═════ Raw data ═════

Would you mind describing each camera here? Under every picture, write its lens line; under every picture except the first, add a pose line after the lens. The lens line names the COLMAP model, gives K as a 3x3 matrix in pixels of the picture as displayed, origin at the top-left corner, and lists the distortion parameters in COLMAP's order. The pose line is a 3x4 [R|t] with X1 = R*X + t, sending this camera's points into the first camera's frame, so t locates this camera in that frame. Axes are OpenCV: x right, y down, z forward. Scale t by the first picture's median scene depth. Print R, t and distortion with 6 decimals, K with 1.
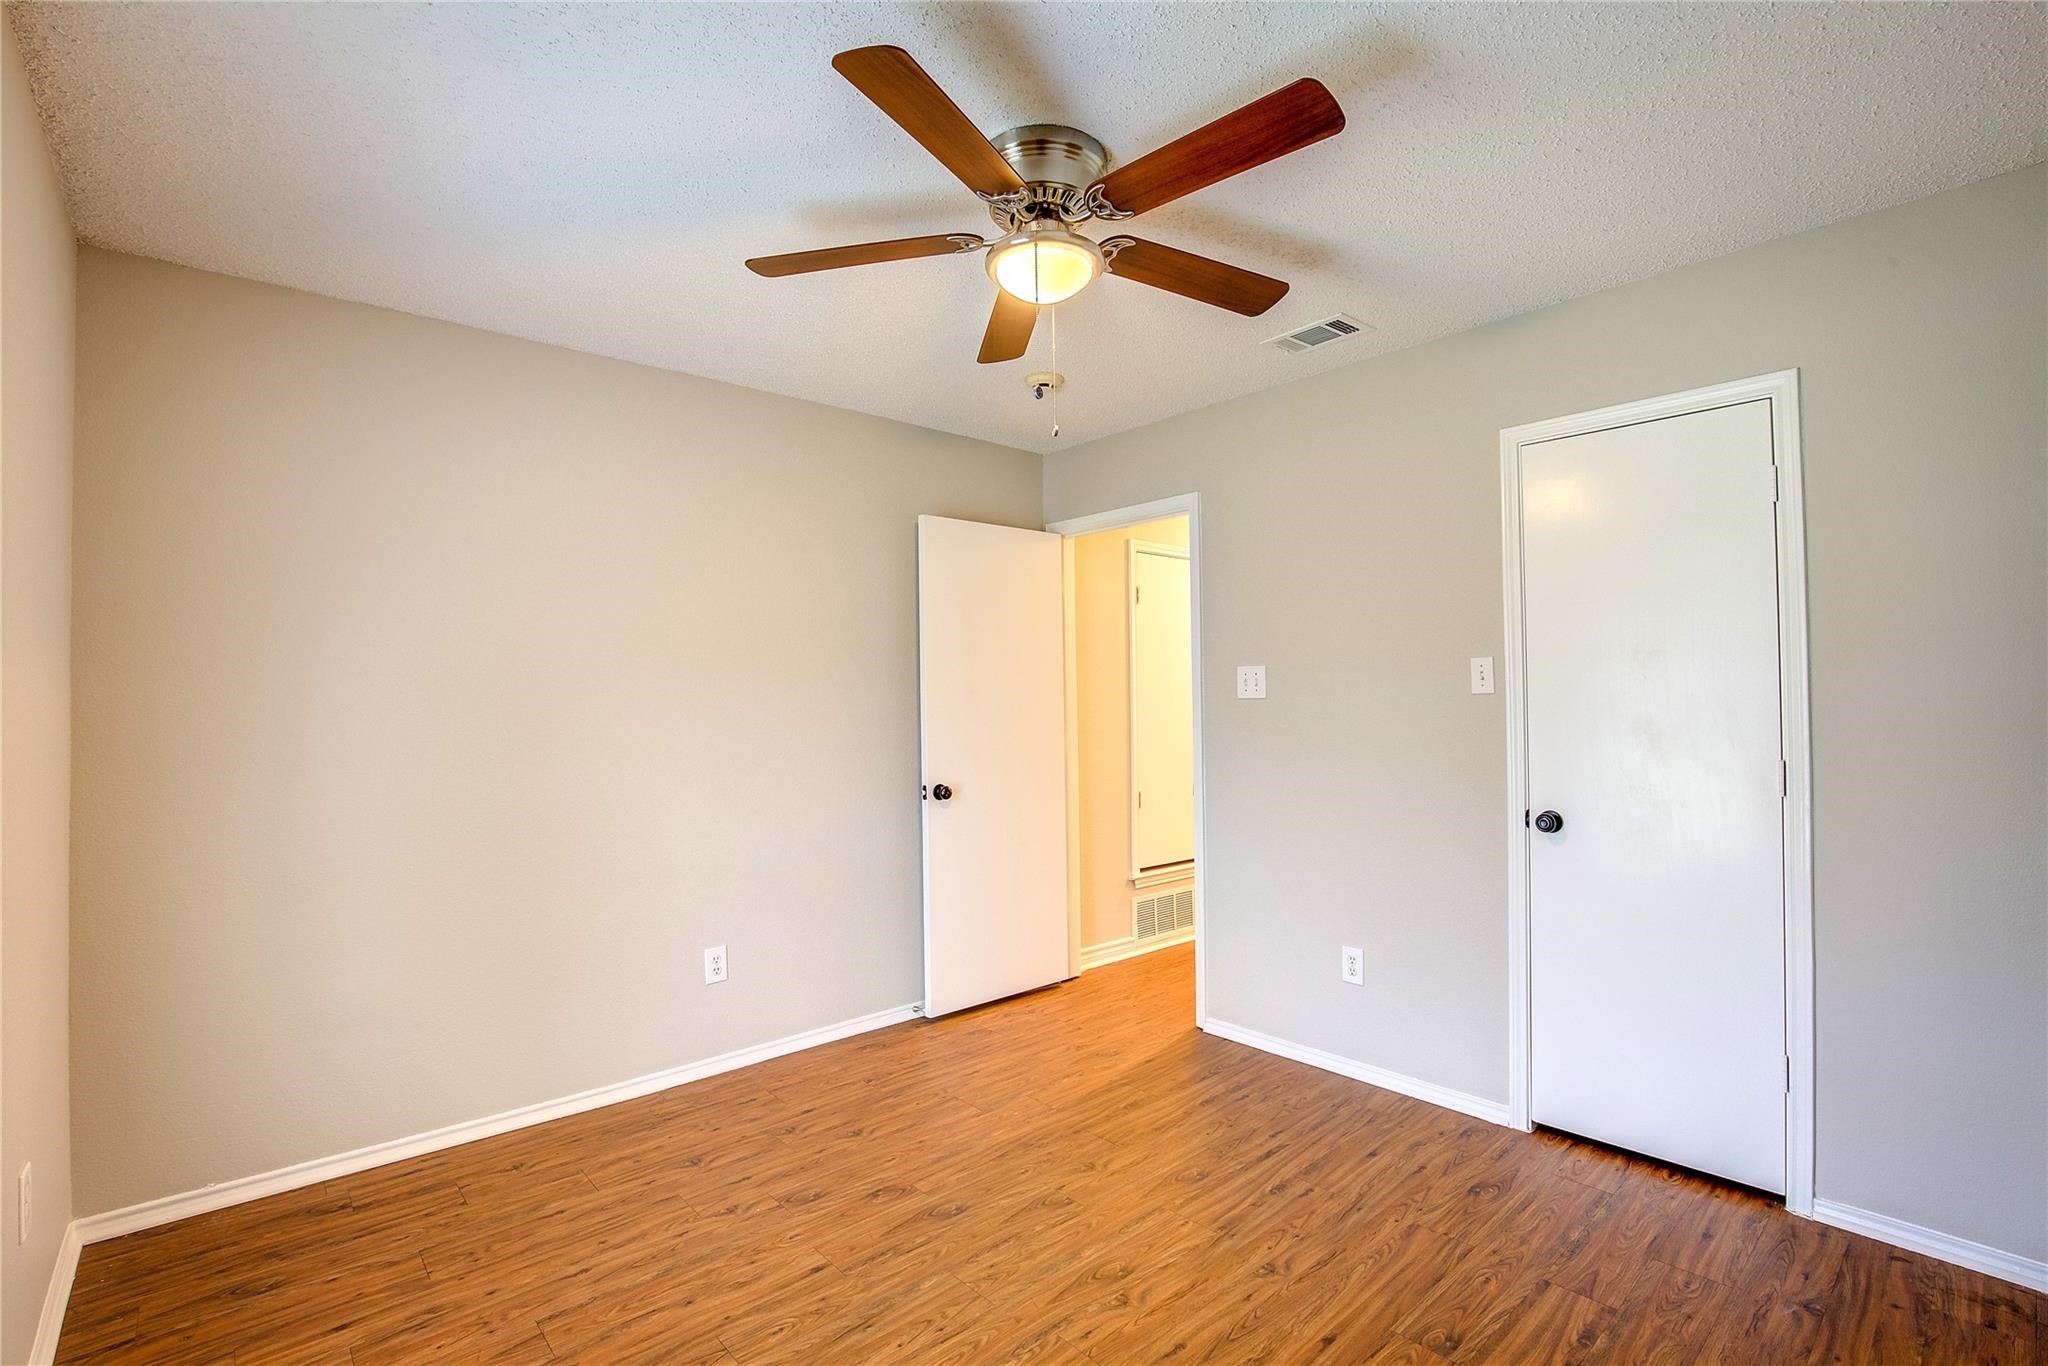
lens RADIAL K [[935.6, 0, 1039.6], [0, 935.6, 689.9], [0, 0, 1]] dist [-0.037401, 0.008913]
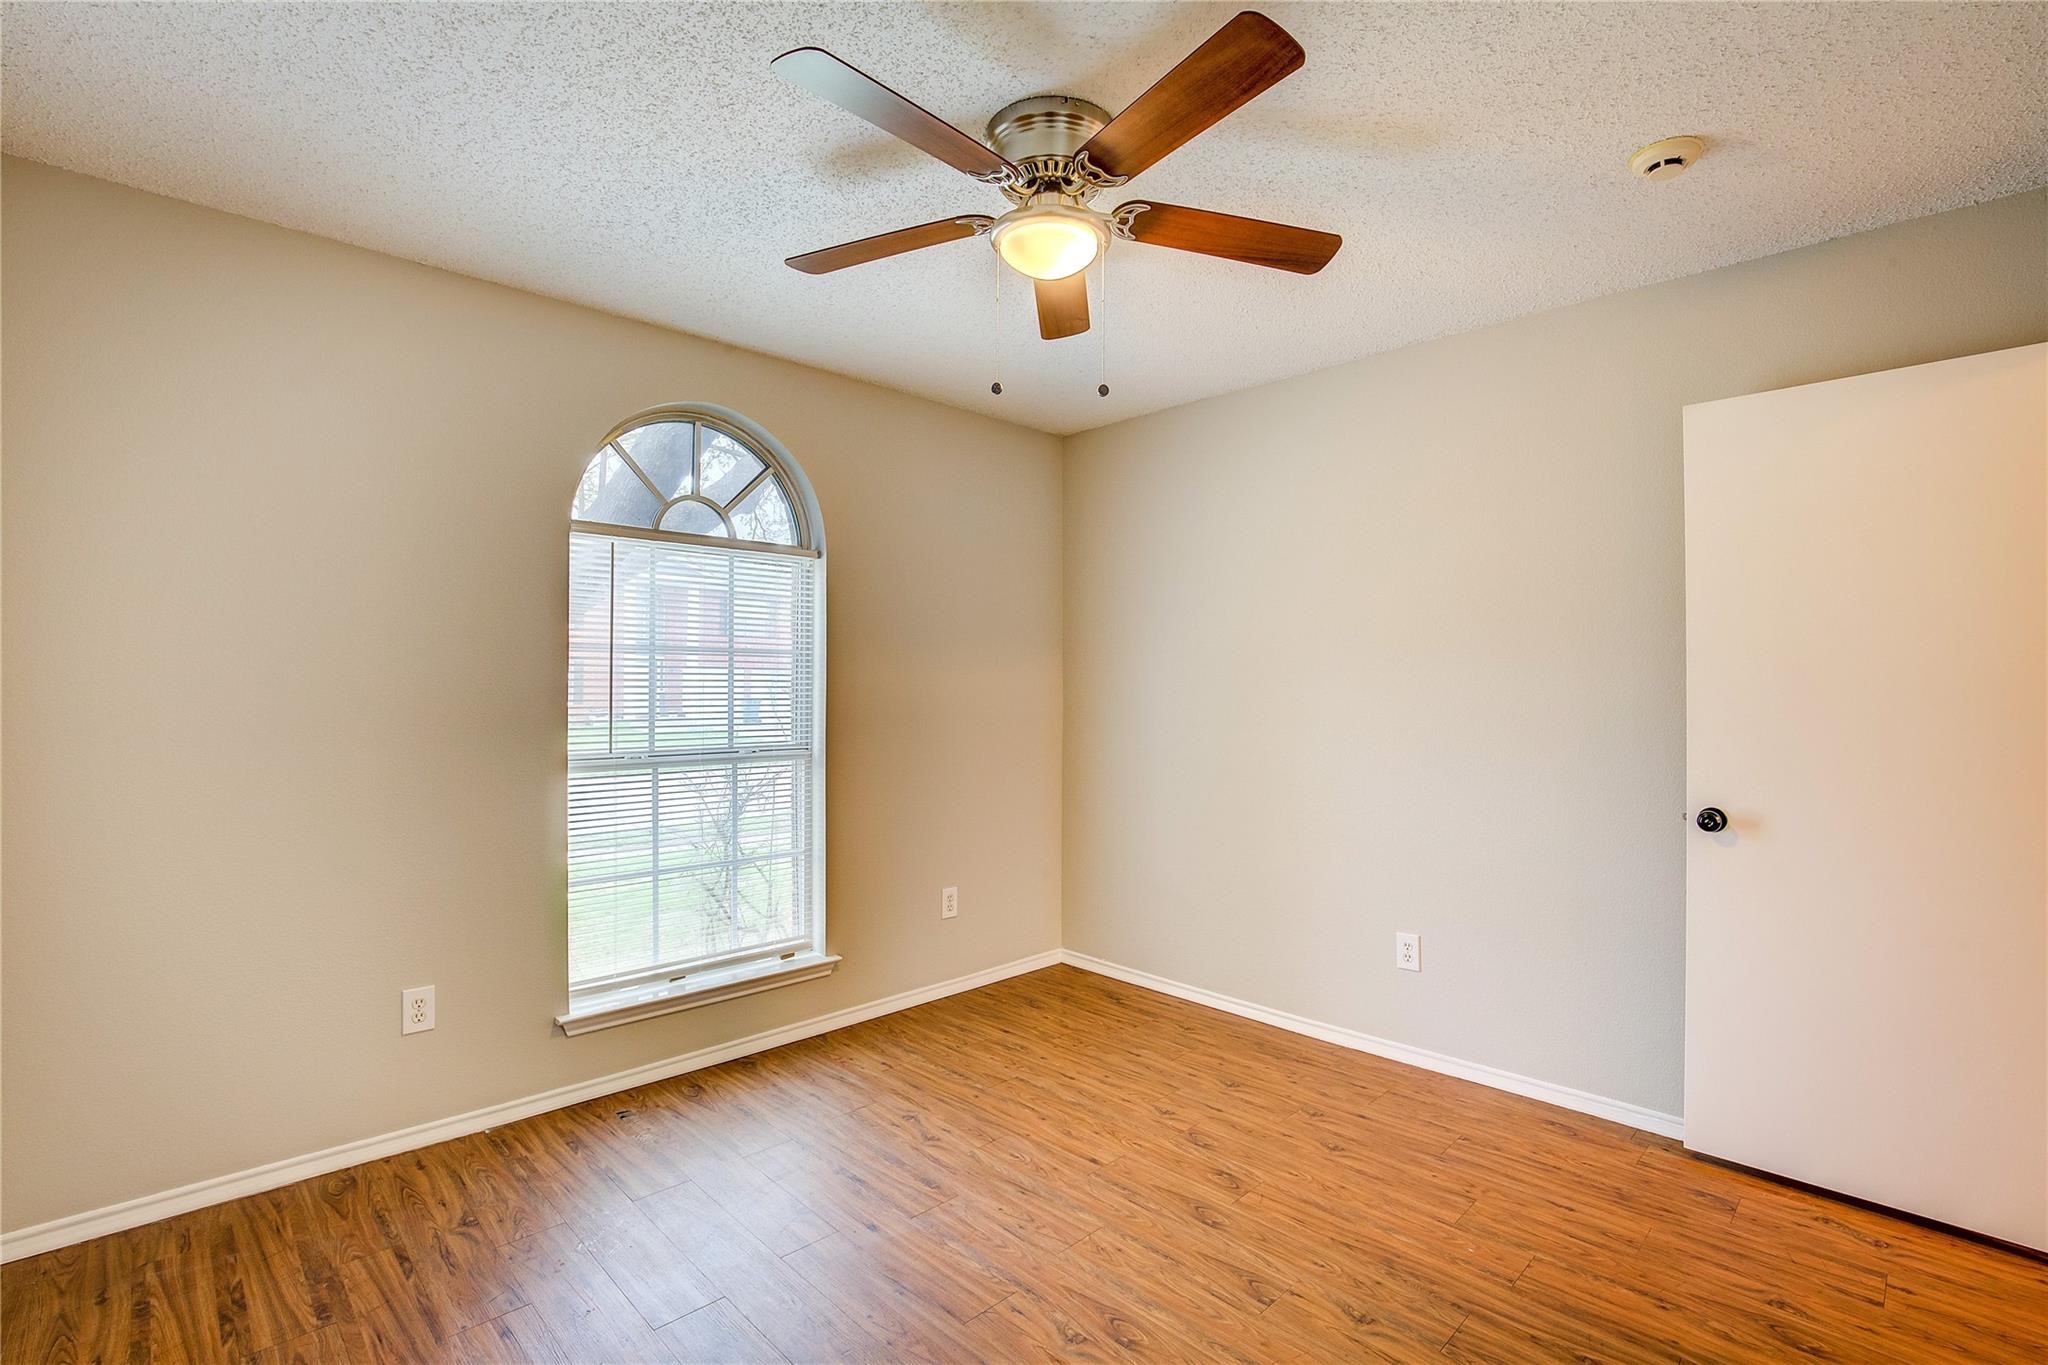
lens RADIAL K [[935.6, 0, 994.3], [0, 935.6, 687.9], [0, 0, 1]] dist [-0.037401, 0.008913]
pose [[0.020113, 0.016324, -0.999664, 0.793513], [0.011338, 0.999799, 0.016555, 0.001787], [0.999733, -0.011667, 0.019924, 0.728735]]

═════

— What you will do —
Please pull out each line of the data above that contains the string "pose". Treat uppercase and lowercase as different.

— Written solution —
Would you mind describing each camera here? Under every picture, write its lens line; under every picture except the first, add a pose line after the lens. The lens line names the COLMAP model, gives K as a 3x3 matrix in pixels of the picture as displayed, origin at the top-left corner, and lists the distortion parameters in COLMAP's order. The pose line is a 3x4 [R|t] with X1 = R*X + t, sending this camera's points into the first camera's frame, so t locates this camera in that frame. Axes are OpenCV: x right, y down, z forward. Scale t by the first picture's median scene depth. Print R, t and distortion with 6 decimals, K with 1.
pose [[0.020113, 0.016324, -0.999664, 0.793513], [0.011338, 0.999799, 0.016555, 0.001787], [0.999733, -0.011667, 0.019924, 0.728735]]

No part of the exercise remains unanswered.